Dataset entries
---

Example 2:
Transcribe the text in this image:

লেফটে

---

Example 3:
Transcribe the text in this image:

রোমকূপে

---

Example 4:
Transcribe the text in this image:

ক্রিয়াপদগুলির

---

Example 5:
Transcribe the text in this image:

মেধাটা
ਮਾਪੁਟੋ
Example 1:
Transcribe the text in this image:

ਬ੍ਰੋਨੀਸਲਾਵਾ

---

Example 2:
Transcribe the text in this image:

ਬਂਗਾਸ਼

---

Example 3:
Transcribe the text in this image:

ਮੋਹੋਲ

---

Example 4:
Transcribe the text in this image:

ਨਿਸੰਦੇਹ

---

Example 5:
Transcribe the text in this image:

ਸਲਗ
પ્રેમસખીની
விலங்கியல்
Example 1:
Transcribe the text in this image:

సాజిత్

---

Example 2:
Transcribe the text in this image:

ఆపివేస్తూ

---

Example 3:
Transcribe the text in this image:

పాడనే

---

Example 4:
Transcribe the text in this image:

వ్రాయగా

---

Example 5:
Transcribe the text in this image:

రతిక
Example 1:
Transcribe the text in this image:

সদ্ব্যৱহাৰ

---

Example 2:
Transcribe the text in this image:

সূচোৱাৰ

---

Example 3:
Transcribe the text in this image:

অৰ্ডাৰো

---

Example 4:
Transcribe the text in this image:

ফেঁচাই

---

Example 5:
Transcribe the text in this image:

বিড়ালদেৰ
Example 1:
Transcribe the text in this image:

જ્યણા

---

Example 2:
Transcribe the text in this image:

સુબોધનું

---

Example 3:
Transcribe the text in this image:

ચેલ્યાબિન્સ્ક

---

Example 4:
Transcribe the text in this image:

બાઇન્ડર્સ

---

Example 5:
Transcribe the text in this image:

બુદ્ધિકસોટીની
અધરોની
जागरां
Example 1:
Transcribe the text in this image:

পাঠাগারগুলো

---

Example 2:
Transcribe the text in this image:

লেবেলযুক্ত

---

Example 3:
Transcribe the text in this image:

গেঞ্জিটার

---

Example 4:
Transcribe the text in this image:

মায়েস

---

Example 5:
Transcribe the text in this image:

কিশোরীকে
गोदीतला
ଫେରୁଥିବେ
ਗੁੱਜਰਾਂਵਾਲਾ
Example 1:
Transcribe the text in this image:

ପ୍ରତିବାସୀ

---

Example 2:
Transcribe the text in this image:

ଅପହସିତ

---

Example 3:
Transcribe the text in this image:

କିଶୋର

Written task: Update all of the items above by swapping every "Transcribe" for "Write out", keeping everything else unchanged.

Task output:
---

Example 2:
Write out the text in this image:

লেফটে

---

Example 3:
Write out the text in this image:

রোমকূপে

---

Example 4:
Write out the text in this image:

ক্রিয়াপদগুলির

---

Example 5:
Write out the text in this image:

মেধাটা
ਮਾਪੁਟੋ
Example 1:
Write out the text in this image:

ਬ੍ਰੋਨੀਸਲਾਵਾ

---

Example 2:
Write out the text in this image:

ਬਂਗਾਸ਼

---

Example 3:
Write out the text in this image:

ਮੋਹੋਲ

---

Example 4:
Write out the text in this image:

ਨਿਸੰਦੇਹ

---

Example 5:
Write out the text in this image:

ਸਲਗ
પ્રેમસખીની
விலங்கியல்
Example 1:
Write out the text in this image:

సాజిత్

---

Example 2:
Write out the text in this image:

ఆపివేస్తూ

---

Example 3:
Write out the text in this image:

పాడనే

---

Example 4:
Write out the text in this image:

వ్రాయగా

---

Example 5:
Write out the text in this image:

రతిక
Example 1:
Write out the text in this image:

সদ্ব্যৱহাৰ

---

Example 2:
Write out the text in this image:

সূচোৱাৰ

---

Example 3:
Write out the text in this image:

অৰ্ডাৰো

---

Example 4:
Write out the text in this image:

ফেঁচাই

---

Example 5:
Write out the text in this image:

বিড়ালদেৰ
Example 1:
Write out the text in this image:

જ્યણા

---

Example 2:
Write out the text in this image:

સુબોધનું

---

Example 3:
Write out the text in this image:

ચેલ્યાબિન્સ્ક

---

Example 4:
Write out the text in this image:

બાઇન્ડર્સ

---

Example 5:
Write out the text in this image:

બુદ્ધિકસોટીની
અધરોની
जागरां
Example 1:
Write out the text in this image:

পাঠাগারগুলো

---

Example 2:
Write out the text in this image:

লেবেলযুক্ত

---

Example 3:
Write out the text in this image:

গেঞ্জিটার

---

Example 4:
Write out the text in this image:

মায়েস

---

Example 5:
Write out the text in this image:

কিশোরীকে
गोदीतला
ଫେରୁଥିବେ
ਗੁੱਜਰਾਂਵਾਲਾ
Example 1:
Write out the text in this image:

ପ୍ରତିବାସୀ

---

Example 2:
Write out the text in this image:

ଅପହସିତ

---

Example 3:
Write out the text in this image:

କିଶୋର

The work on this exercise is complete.